2

– Касьяшка! Касьяш, за гумнами большака расстреливают!

Рябой мужичонка в драной рубахе и холщовых подштанниках деловито копал могилу. Земля была сухой, неподатливой, а он рыл и рыл, оглаживая стенки и подбирая со дна осыпавшиеся комья. Ему было жарко и от солнца, и от старательной этой работы, он взмок, и пот темными кругами полз по рубахе от подмышек к костлявому хребту. А перед ним стояли шестеро солдат, что оставили белые при старосте, сам староста, священник отец Поликарп, мужики, бабы да ребятишки – вся деревня, словом. И пекло солнце, и копал большак могилу, и было тихо. А потом большак высунулся из могилы – она по грудь ему была – и спросил:

– Может, хватит?

Молчали солдаты, староста, священник отец Поликарп, мужики, бабы и ребятишки. Вся деревня молчала, потому что никто не знал, хватит или не хватит и сколько вообще земли положено при расстрелянии. И кто должен это решать, тоже еще не знали.

Большак опять покопался, поскреб лопатой, а потом вылез. И сел на свежий бугорок.

– Сильно земля у вас крутая.

Молчала деревня. Большак вытер лицо подолом рубахи, вздохнул:

– Испить ба.

Враз трое молодух из толпы брызнули. Одна – к колодцу, две – по погребам. Пока первая бадьей гремела, две другие уж из погребов вынырнули, и к большаку все три подошли одновременно: с водой, с молоком и с квасом.

– Спасибо, бабоньки, – сказал он и попил всего понемногу. – Вода у вас вкус имеет. Молочко отстоялося, холодненькое. А квасок-то, квасок – аж душа просветлела. Храни вас Христос, бабоньки.

И опять на землю сел, им же нарытую. Глядел на всех светло-голубыми глазами и виновато улыбался.

– От работы вот отрываю вас. Совестно.

– Обождите, – сказал тут отец Поликарп и шагнул вперед. – Может, никакой ты не большевик, а? Отвечай как на духу.

– Нет, батюшка, я есть большевик, хоть нигде и не записанный. Я слова товарища Ленина народу передаю и так считаю, что землю надо сызнова поделить. Поровну. По едокам, конечно.

– Агитация, – строго сказал староста. – Таких стрелять велено.

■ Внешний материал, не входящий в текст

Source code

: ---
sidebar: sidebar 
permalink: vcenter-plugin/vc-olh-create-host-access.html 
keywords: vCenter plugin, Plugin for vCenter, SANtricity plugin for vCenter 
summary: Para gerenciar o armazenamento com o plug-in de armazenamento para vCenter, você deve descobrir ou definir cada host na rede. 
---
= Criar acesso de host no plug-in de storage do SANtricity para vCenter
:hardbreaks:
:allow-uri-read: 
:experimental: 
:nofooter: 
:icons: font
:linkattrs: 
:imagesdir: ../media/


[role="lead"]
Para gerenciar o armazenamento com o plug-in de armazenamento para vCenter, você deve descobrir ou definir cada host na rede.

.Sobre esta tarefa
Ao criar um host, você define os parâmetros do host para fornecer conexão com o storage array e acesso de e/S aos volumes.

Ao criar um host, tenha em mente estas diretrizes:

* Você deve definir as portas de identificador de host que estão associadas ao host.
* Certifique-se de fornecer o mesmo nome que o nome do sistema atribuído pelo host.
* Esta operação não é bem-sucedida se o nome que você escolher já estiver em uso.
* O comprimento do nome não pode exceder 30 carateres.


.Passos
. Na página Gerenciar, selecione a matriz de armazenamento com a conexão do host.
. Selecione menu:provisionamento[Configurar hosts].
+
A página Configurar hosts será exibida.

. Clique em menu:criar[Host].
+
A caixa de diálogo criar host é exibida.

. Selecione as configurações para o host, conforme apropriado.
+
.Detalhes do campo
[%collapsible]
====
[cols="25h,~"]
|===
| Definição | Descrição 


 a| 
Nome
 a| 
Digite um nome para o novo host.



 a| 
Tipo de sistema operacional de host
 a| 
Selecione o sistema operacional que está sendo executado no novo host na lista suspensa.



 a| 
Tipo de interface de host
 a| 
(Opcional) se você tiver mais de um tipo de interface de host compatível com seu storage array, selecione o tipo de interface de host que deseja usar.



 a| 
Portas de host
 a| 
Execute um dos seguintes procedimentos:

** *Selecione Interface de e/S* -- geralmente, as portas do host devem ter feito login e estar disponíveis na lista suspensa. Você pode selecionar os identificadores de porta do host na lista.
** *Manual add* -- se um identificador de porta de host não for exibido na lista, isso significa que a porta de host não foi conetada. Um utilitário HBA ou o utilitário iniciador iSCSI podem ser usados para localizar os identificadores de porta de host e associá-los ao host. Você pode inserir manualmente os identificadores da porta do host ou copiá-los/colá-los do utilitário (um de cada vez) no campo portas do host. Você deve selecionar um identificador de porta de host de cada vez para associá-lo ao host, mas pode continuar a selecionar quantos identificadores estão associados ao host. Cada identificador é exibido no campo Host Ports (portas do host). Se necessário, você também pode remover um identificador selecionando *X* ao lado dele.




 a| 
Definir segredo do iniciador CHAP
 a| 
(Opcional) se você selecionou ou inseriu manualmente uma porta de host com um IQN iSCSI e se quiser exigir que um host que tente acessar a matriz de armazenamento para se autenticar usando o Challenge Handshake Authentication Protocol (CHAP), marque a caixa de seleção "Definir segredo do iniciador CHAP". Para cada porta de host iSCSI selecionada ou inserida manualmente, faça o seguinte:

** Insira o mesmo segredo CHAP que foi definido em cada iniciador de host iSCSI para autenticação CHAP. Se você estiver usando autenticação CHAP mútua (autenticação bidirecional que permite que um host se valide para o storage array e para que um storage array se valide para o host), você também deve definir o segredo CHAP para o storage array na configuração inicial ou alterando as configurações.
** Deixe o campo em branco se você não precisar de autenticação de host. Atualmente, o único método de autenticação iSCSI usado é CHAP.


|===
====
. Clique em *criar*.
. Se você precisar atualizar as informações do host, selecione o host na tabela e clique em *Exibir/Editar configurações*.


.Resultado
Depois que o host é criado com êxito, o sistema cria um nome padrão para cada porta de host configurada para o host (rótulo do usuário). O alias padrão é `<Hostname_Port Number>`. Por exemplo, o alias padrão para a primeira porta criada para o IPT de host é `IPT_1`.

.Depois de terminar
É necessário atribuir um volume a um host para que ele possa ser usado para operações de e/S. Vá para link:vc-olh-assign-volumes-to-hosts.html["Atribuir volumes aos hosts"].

– Велено – значит, надо сполнять, – согласился большак. – Где встать-то мне?

– Да погоди ты! – закричал отец Поликарп. – Может, миру покаешься?

– Покайся! – загудели мужики. – А мы постегаем для порядку. Покайся, а? Сделай милость божескую, не вводи во грех.

– Спасибо, мужики, на добром слове, – улыбнулся большак и поклонился миру в пояс. – Только не могу я против совести. Надо бы все наделы по едокам обратно переделить. Поровну. Чтоб всем жизни по ровному ломтю отпущено было, чтоб у ребятишек животы с голодухи не пучило и чтоб бабы наши не старились бы к тридцати своим годкам.

Так сказал большак, и все бабы тихо заплакали, аккуратненько собирая слезы в концы головных платков.

– Агитироваешь – значит, застрелить тебя придется, – вздохнул староста. – Вот морока! Может, самогоночки примешь для облегчения?

– Не могу, ты уж не серчай, – вежливо отказался большак. – У меня с ее голова по утрам болит.

– Так не будет же утра-то! – закричал тут староста. – Не будет, не будет!..

Помолчал большак. Потом улыбнулся, и глаза его светло-голубые тоже улыбнулись. С ним вместе.

– Будет, – сказал. – Обязательно даже будет. Это меня вы застрелите, а утро – нет. Не застрелишь утра-то, мужики вы мои родные! Хоть из тыщи ружей в него стреляй – не застрелишь…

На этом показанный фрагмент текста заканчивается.